父である田所の家族と同居をし始めて姑からいじめられるようになった母・ルミ子が心配で清佳は度々助けようとしますが、ルミ子は自分に対して冷たいまま。それどころか「なぜいつも邪魔ばかりするのか」と責められます。

大人になってから、あの嵐の夜にルミ子の母である自分の祖母が自分を助けるために亡くなったという事実を知り、清佳は泣きながらルミ子に謝ります。
その時ルミ子が取った行動は…。

「女には二種類ある。母と娘です。」

母と娘の証言が見事に食い違っているところに静かな恐怖を感じる本作。

例えば、母・ルミ子の記憶の中で「お弁当を床に落としてしまった」という描写があるのですが、娘・清佳は「(母が)お弁当を床に投げつけた」と記憶しています。
このほかにも記憶の食い違いが多数あり、結末に繋がっていきます。

二人の記憶しか語られないので真実はわかりませんが、どちらか片方の記憶だけが正しいのではなく、互いに自分の記憶を都合のいいように改ざんしてしまっていると考えると興味深いです。

ルミ子は娘である清佳を愛せていないけれど「母は子を愛さなければならない」という母からの教えに囚われていました。
だからこそ娘を愛してきたかのように自分の記憶を改ざんしてしまう。
そして清佳は、自分を愛してくれない母に「愛されたい」と切実に求めて生きてきたからこそ、母に愛されなかった記憶の方が色濃く残っており、過剰な態度を取られたような記憶に改ざんされている、と。

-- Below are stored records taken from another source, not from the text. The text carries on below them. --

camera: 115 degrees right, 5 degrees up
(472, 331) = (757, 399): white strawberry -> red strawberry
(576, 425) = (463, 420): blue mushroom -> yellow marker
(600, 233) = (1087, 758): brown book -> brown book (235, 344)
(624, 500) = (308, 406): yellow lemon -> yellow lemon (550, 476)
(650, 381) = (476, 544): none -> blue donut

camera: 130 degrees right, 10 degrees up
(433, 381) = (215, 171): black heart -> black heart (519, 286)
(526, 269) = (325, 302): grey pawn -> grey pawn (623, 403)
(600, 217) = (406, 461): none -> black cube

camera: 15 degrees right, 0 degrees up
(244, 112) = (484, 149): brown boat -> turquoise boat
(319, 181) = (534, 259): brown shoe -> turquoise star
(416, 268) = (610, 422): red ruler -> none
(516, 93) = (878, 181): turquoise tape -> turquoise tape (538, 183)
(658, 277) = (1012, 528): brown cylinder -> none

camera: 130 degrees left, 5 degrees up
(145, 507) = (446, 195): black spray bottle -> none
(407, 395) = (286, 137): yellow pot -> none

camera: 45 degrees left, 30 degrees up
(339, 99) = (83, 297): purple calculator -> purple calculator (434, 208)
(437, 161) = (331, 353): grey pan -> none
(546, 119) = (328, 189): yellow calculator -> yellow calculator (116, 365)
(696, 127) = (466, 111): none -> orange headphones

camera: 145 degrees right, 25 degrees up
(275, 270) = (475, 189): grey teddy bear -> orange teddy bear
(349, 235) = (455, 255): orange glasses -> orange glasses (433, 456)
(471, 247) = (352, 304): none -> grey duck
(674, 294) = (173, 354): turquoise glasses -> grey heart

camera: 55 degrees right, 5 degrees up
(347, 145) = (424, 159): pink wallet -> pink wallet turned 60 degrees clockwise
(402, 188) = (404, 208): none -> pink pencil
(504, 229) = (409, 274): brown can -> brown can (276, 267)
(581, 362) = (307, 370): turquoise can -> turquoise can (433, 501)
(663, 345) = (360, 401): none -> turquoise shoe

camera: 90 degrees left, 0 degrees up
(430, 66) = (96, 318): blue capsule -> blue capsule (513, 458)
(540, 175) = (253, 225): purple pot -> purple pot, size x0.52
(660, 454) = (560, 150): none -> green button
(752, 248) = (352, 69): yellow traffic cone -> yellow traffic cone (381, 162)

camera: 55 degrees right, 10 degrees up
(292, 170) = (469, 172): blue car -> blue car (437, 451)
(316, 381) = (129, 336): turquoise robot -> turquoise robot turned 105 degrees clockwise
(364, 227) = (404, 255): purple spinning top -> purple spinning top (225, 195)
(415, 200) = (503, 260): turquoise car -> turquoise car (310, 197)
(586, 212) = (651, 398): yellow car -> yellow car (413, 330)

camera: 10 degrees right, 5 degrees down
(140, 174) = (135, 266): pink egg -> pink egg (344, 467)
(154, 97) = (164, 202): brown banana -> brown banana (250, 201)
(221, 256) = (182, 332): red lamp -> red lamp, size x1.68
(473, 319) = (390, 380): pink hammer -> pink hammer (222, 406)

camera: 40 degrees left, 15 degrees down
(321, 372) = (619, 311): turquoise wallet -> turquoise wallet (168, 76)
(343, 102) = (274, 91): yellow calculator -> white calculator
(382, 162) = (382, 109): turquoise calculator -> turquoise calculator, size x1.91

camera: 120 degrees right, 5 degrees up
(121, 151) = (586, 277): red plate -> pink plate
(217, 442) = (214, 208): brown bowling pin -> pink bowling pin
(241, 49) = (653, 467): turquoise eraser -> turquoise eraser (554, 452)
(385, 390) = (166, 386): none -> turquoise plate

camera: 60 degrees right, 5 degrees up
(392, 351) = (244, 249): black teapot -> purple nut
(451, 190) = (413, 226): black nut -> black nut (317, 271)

そしてこの映画はタイトルになっている「母性」について深く考えさせられる作品。
冒頭でもお話ししたように「母性」は女性に備わっている本能的なものであるというイメージが強いですが、母・ルミ子の行動からは母性が感じられません。
母性は本当に全ての女性に備わっているものなのでしょうか。
子供を産んだら自然と生まれるものなのでしょうか。
そんな疑問を感じさせる作品になっています。

ルミ子は自分の母から愛をたっぷりと注がれて育っており、そんな母を愛していました。
しかし、自分が母親になっても娘への愛情の注ぎ方はわからなかった。
ルミ子は子供を産んでもいつまでも「娘」のままだったのです。

清佳の言葉「女には二種類ある。母と娘です。」がこの作品の本質を表しており、湊かなえさんがこの作品を書こうとしたきっかけです。

湊かなえさんのコメント

どうして『母性』のような話を書こうと感じたのかを説明するのはとても難しいのですが、あるときこう思ったんです。
女性には「母」と「娘」の二種類いるのではないか。
母になることができる女性と、娘であり続けたいと願う女性。
いいかえれば、「母性」を自然に持っているような女性と、どうやっても手に入れられない女性。
結婚して子供ができたら誰にでも自然に「母性」が芽生える、もっと強く言ってしまえば、女性であれば誰でも「母性」を持っている、と一般的に考えられているように思います。
果たしてそうでしょうか。
女性であれば誰でも「母」になれるのでしょうか。
そもそも、形もなく目にも見えない「母性」は、本当に存在しているのでしょうか。
直感的に、私は違うと思いました。
誰もが「母性」を持ち、「母」になれるとは限らないのではないか。
幸せな家庭で育ち、いつまでも愛するあのひとたちの子どものままでいたい、庇護され続けたい。
「母」であるよりも「娘」であり続けたい、とどまり続けたい。そう思っている女性も、きっといるはずです。

まとめ

映画『母性』は、女性ならば誰もが「母性」を持っているというイメージに疑問を呈する作品でした。
母と娘の記憶の食い違い、そしてその食い違いがもたらす衝撃のラスト。
まだ観たことがないという方はぜひこの機会に観てみてくださいね。
Netflixで現在配信中です。

興味のある方は原作の小説『母性』もぜひご一読ください。